- Born: Richard Wallace Stubbs 7 October 1946 (age 79) Crosby, Lancashire, England
- Spouse: Grace Skogstad ​(m. 1974)​

Academic background
- Alma mater: University College of Wales, Aberystwyth; Lancaster University; University of Alberta;
- Thesis: Political Leadership, Colonial Government and the Malayan Emergency (1975)

Academic work
- Discipline: Political science
- Sub-discipline: International relations; political economy;
- Institutions: McMaster University

= Richard Stubbs (political scientist) =

British-Canadian political scientist (born 1946)

Richard Wallace Stubbs (born 7 October 1946) is a British-Canadian professor emeritus and writer on international politics. Stubbs taught at St.
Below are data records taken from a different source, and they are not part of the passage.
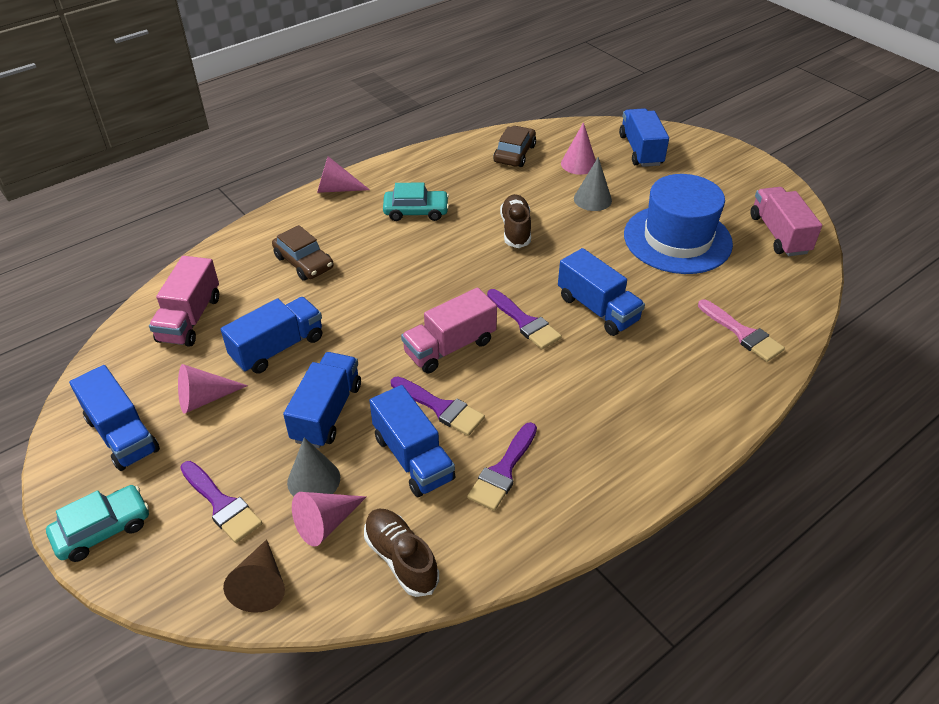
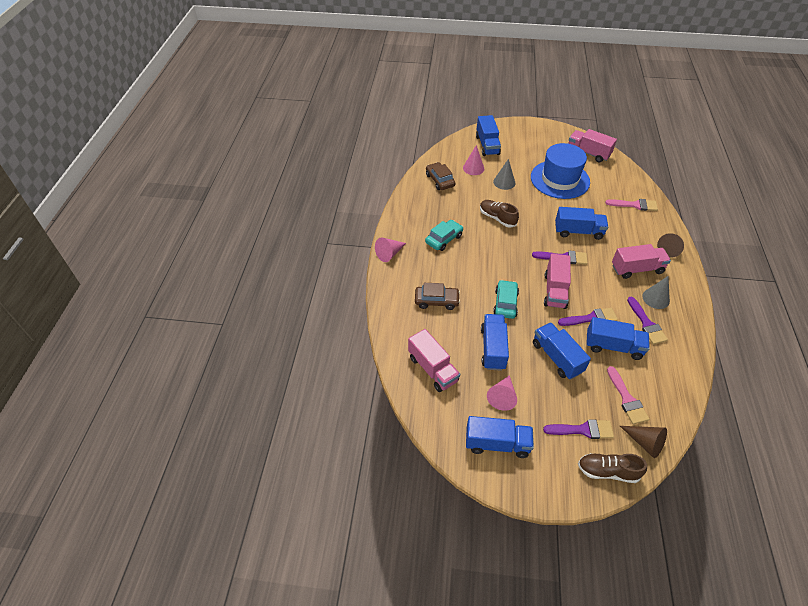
camera: 45 degrees left, 5 degrees up
turquoise car [46,485,149,562] -> turquoise car moved to [493,280,519,319]
grey cone [287,437,340,497] -> grey cone moved to [642,276,670,309]
pink cone [292,492,367,547] -> pink brush [607,366,649,424]
brown shoe [364,509,439,597] -> brown shoe moved to [578,453,647,483]
blue truck [619,108,669,167] -> blue truck turned 135 degrees counterclockwise [476,115,501,156]
none -> pink truck [612,244,671,279]
none -> brown cone [657,233,684,258]

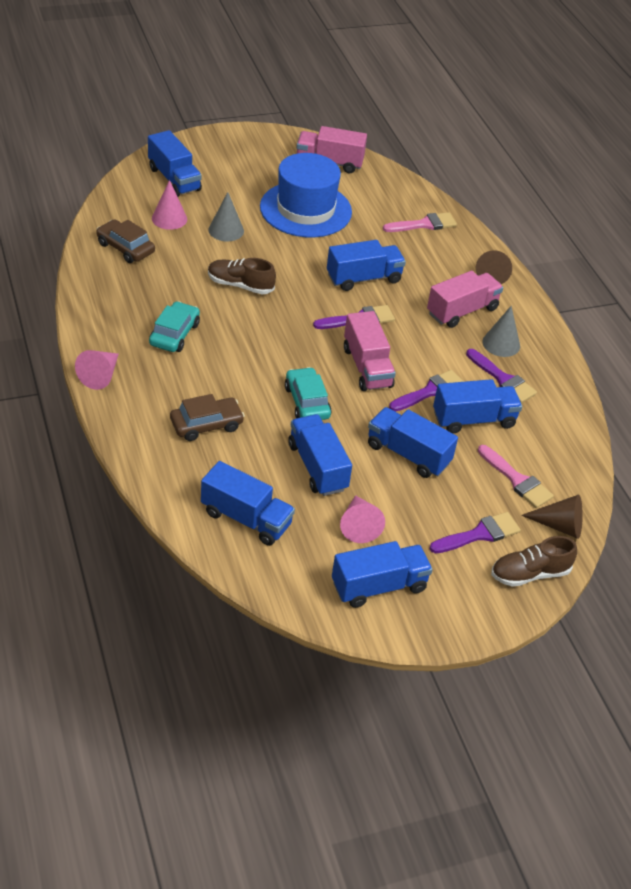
camera: 30 degrees left, 5 degrees down
pink truck [408,329,460,392] -> blue truck [201,461,295,546]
Francis Xavier University, Carleton University, and the University of Toronto before joining the Department of Political Science at McMaster University in 1990.

Stubbs is known for his book on the Malayan Emergency, Hearts and Minds in Guerrilla Warfare: The Malayan Emergency 1946-1960 (Singapore: Oxford University Press, 1989), which was republished in 2004 by Eastern University Press. The three editions of his coedited book with Geoffrey R. D. Underhill, Political Economy and the Changing Global Order (MacMillan, 1994; Oxford University Press, 2000, 2006), were closely associated with the rise of the British School of International Political Economy. He has also published on regionalism in East and Southeast Asia and on the developmental state in East Asia. His books on these subjects include Rethinking Asia's Economic Miracle: The Political Economy of War, Prosperity and Crisis (Palgrave Macmillan, 2005) and the co-edited volume with Mark Beeson, Handbook of Asian Regionalism (Routledge 2012).

Stubbs was President of the McMaster University Faculty Association from 2008 to 2009.